Il ne désespère pas d'y réussir par des procédés indirects (siège sous-marin de l'archipel, menace planante de "Seelöwe", Kanalkampf suivi de la bataille d'Angleterre et surtout du "Blitz", appui direct aux Italiens en Libye, "Marita" et "Merkür", guerre de course en Atlantique ("Berlin" et "Rheinübung"). "Felix" aurait pu avoir un effet décisif mais il joue de malchance et quand son lancement devient souhaitable l'Espagne n'est plus favorable à l'idée.
Bref, un plan superbe intellectuellement, qui échoue sur un grain de sable nommé Churchill qui l'oblige à une mesure désespérée qui est aussi sa principale faute stratégique : attaquer l'URSS en 1941 pour obliger à une paix générale les derniers récalcitrants, principalement Londres.
Pierma
Sujet du message : Re: L'armistice de 1940 était-il un choix rationnel ?
Message Publié : 12 Août 2021 12:11
Churchill le contraint à une guerre sur deux fronts, "ce cauchemar des Stabler", disait Pierre Nord.
De plus il s'y engage alors que le renseignement allemand est pratiquement aveugle sur l'URSS.
LCL_511
Sujet du message : Re: L'armistice de 1940 était-il un choix rationnel ?
Message Publié : 12 Août 2021 12:56
Je diverge ici votre Honneur : Churchill ne le contraint nullement.

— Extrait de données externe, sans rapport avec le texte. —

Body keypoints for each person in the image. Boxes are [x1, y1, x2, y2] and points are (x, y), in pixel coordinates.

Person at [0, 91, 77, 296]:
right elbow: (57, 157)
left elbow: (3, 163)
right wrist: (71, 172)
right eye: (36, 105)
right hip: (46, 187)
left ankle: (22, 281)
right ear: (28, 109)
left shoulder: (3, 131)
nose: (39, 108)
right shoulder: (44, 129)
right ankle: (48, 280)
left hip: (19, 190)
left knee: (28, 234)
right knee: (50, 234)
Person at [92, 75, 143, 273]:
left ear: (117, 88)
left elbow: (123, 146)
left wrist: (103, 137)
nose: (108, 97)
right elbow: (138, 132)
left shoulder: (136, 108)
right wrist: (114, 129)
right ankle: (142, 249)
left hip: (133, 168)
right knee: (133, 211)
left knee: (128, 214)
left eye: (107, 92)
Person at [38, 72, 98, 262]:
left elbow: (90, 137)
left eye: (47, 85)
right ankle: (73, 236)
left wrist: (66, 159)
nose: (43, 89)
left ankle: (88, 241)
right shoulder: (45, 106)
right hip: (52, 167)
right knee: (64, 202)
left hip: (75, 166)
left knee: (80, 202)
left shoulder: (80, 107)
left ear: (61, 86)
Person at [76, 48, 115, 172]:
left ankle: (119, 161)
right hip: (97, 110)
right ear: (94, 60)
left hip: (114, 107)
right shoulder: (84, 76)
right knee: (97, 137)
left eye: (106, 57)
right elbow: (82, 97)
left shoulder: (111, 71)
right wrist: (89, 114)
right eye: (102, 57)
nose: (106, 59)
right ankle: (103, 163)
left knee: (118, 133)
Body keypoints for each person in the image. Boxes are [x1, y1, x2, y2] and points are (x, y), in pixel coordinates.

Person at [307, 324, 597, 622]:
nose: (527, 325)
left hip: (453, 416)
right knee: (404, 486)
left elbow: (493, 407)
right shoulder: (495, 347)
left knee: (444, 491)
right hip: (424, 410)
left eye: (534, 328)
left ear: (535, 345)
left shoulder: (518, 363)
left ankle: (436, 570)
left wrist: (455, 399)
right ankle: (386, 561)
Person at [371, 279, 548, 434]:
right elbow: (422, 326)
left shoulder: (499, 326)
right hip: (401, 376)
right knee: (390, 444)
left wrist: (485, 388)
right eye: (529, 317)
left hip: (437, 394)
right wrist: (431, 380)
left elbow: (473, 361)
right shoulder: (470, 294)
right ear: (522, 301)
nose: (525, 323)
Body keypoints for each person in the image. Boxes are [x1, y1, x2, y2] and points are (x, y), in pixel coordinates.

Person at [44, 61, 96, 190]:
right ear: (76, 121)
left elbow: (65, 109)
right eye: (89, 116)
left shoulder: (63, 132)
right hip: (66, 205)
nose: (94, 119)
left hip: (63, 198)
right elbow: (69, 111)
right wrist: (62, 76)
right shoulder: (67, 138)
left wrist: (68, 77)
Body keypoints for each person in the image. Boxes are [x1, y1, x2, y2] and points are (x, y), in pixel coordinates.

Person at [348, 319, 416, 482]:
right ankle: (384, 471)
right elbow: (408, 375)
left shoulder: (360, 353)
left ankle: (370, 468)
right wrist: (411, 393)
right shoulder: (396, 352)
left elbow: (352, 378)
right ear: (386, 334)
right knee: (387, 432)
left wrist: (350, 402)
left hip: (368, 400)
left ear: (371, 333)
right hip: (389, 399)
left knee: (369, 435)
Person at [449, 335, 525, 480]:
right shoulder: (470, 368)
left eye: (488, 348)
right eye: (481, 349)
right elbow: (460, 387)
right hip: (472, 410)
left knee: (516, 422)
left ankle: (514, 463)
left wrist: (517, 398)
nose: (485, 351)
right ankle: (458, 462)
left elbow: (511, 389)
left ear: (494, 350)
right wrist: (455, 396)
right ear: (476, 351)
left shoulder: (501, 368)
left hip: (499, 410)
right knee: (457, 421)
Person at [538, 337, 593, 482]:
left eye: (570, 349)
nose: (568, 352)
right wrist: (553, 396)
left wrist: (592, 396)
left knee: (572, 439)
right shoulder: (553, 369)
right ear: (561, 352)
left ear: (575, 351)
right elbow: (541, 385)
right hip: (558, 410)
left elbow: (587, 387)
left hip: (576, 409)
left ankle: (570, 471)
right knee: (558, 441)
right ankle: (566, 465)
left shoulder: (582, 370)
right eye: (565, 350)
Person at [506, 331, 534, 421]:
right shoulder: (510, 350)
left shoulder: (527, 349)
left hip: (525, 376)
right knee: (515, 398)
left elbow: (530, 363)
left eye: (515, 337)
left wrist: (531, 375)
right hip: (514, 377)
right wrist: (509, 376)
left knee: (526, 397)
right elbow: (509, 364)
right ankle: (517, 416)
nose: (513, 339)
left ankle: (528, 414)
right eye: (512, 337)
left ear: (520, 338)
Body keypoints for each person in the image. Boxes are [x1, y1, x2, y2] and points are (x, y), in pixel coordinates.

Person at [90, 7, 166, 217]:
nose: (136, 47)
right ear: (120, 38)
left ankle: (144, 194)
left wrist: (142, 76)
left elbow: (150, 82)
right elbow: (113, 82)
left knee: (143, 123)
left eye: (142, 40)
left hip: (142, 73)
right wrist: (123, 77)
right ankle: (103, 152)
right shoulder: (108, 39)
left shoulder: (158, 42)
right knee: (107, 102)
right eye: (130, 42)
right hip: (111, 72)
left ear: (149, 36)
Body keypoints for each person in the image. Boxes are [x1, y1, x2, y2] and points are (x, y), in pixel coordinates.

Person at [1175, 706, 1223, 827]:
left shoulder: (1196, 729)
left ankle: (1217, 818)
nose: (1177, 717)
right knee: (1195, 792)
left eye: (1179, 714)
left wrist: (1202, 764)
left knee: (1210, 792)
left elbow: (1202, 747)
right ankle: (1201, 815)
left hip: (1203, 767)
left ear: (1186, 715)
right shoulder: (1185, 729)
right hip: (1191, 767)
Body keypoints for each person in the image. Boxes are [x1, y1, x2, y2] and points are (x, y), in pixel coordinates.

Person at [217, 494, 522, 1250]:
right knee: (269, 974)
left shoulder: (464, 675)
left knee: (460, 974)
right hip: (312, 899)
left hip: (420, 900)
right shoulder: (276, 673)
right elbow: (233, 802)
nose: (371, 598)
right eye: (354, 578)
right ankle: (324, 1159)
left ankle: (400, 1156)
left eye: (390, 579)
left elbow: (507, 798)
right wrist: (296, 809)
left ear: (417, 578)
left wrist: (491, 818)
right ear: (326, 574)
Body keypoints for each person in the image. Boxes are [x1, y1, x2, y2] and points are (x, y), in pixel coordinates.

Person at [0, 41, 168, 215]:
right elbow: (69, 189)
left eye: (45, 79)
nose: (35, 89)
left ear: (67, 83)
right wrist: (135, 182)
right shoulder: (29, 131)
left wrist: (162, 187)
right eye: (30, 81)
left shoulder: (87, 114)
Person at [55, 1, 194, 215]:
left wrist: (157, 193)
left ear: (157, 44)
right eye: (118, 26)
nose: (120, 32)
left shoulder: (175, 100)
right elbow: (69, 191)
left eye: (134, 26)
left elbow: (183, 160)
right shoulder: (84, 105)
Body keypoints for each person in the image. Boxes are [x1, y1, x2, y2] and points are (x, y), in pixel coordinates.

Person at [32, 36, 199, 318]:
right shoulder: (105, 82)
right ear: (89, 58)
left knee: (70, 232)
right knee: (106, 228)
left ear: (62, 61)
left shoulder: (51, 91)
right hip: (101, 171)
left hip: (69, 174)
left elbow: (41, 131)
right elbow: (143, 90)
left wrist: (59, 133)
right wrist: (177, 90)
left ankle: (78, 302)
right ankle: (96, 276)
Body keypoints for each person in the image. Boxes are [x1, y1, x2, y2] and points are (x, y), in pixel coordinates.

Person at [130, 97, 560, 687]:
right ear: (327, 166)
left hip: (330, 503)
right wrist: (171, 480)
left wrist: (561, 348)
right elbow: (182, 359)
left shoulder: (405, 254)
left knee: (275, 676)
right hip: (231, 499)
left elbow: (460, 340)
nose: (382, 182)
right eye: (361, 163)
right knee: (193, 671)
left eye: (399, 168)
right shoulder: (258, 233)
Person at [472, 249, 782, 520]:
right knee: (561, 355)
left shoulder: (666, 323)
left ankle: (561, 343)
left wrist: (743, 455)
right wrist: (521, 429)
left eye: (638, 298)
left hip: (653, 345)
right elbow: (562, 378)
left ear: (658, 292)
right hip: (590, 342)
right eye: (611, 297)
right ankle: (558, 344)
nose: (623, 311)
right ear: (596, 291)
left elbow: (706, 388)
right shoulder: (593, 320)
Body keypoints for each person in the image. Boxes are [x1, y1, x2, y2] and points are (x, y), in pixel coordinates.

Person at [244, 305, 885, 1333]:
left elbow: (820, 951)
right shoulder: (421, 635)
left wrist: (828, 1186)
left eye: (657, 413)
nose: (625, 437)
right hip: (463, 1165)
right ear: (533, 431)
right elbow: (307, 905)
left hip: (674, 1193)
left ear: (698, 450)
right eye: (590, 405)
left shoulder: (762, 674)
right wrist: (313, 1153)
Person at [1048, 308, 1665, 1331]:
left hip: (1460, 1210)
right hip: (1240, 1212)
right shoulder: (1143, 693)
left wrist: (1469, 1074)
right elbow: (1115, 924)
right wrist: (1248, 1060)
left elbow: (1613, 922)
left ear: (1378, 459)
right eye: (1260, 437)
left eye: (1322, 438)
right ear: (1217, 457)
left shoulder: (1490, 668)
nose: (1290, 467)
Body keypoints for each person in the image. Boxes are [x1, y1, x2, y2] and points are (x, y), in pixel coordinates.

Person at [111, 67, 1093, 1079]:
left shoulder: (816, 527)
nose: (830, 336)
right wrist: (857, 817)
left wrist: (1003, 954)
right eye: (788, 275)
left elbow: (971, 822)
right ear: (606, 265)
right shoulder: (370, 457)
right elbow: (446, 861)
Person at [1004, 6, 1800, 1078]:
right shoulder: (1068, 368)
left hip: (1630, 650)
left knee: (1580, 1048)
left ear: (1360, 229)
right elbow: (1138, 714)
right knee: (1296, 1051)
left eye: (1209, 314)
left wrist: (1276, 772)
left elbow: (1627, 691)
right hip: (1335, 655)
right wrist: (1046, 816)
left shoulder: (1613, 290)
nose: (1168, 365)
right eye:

Hitler aurait très bien pu décider de ne pas ouvrir de second front et de se concentrer sur la guerre contre les îles britanniques. C'est d'ailleurs ce que défendent - ou au moins estiment logique - l'OKM et l'OKH.
Avec une priorité donnée à la Luftwaffe en Méditerranée sans discontinuer en 1941 (et non seulement la contribution, importante mais pas décisive, du X. Fliegerkorps de décembre 1940 à juin 1941), Rommel aurait pu vaincre décisivement, et prendre le canal de Suez. Il a fait un autre choix, et le pire (pour lui). Il y a perdu la guerre, la vie, et son "Reich de mille ans".